D’autres disent que c’est un mot françois, & la même chose que par-hommes, c’est-à-dire, hommes égaux en dignité. Quelques Jurisconsultes Anglois veulent qu’il signifie Bobora belli, dans Cambden, p. 121. Quelques Allemands le tirent de banner-haires, c’est-à-dire, enseigne porte-enseigne. Alciat prétend qu’il vient d’une ancienne nation d’Espagne, qui s’appeloit Bérons. Cambden préfère, p. 121, l’opinion qui le fait venir de bar, qui en allemand signifie un homme libre & indépendant.
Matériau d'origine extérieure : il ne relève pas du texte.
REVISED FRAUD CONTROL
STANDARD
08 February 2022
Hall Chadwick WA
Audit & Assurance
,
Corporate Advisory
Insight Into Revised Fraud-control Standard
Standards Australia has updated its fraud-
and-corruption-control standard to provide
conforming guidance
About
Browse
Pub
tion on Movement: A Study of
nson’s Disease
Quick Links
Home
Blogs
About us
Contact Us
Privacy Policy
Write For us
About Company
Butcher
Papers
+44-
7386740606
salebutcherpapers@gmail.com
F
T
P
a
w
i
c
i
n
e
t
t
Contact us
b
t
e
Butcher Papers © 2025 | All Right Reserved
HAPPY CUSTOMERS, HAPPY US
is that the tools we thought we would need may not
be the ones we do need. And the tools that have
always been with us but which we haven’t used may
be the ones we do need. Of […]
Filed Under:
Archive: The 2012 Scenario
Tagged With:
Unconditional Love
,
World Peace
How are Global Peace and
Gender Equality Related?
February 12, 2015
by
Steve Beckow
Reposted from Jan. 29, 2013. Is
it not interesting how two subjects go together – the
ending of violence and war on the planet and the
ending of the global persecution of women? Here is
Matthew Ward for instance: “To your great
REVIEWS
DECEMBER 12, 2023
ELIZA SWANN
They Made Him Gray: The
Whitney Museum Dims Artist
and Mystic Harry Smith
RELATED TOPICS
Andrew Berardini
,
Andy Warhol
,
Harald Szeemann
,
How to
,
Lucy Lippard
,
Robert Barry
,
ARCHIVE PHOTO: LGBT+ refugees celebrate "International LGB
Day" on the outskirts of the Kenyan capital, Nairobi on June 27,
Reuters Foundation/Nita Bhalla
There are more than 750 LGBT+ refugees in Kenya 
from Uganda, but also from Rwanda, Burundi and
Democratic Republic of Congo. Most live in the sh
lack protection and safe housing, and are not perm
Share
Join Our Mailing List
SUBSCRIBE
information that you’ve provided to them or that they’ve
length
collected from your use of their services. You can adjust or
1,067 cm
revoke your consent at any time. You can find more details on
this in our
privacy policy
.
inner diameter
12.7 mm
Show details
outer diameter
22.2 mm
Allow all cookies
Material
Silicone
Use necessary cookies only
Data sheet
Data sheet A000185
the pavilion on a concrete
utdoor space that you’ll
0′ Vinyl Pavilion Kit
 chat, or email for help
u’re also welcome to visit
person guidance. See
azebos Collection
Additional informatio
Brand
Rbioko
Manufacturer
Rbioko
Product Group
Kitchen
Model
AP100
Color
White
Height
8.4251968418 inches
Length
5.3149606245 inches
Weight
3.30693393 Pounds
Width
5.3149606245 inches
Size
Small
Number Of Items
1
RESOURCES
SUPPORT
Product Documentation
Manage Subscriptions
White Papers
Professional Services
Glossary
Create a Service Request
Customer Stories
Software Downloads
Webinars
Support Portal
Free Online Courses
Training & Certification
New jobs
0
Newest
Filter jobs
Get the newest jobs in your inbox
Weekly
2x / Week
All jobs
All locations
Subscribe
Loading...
Waserus le dérive de l’hébreu bar, pur, net, pour montrer la pureté & la noblesse de l’origine des Barons ; Martinius du mot allemand bar, prompt, qui est présent, qui paroît ; parce que les Barons étoient toujours auprès de la tente du Roi, pour le garder & le défendre. Ebrard de Bethune en donne ces étymologies, qui sont sans fondement :

Est Bares, fortis, Baroque monstrat idem.

Et en un autre endroit :

A gravitate Baro sertur, quod monstrat imago
Ejus ; nam Græcè Bares id quod grave signat.

En grec βαρὺς, gravis.

Jean de Garlande dit quelque chose de semblable dans ce vers,

Baro, Baronis, gravis aut authenticus est vir.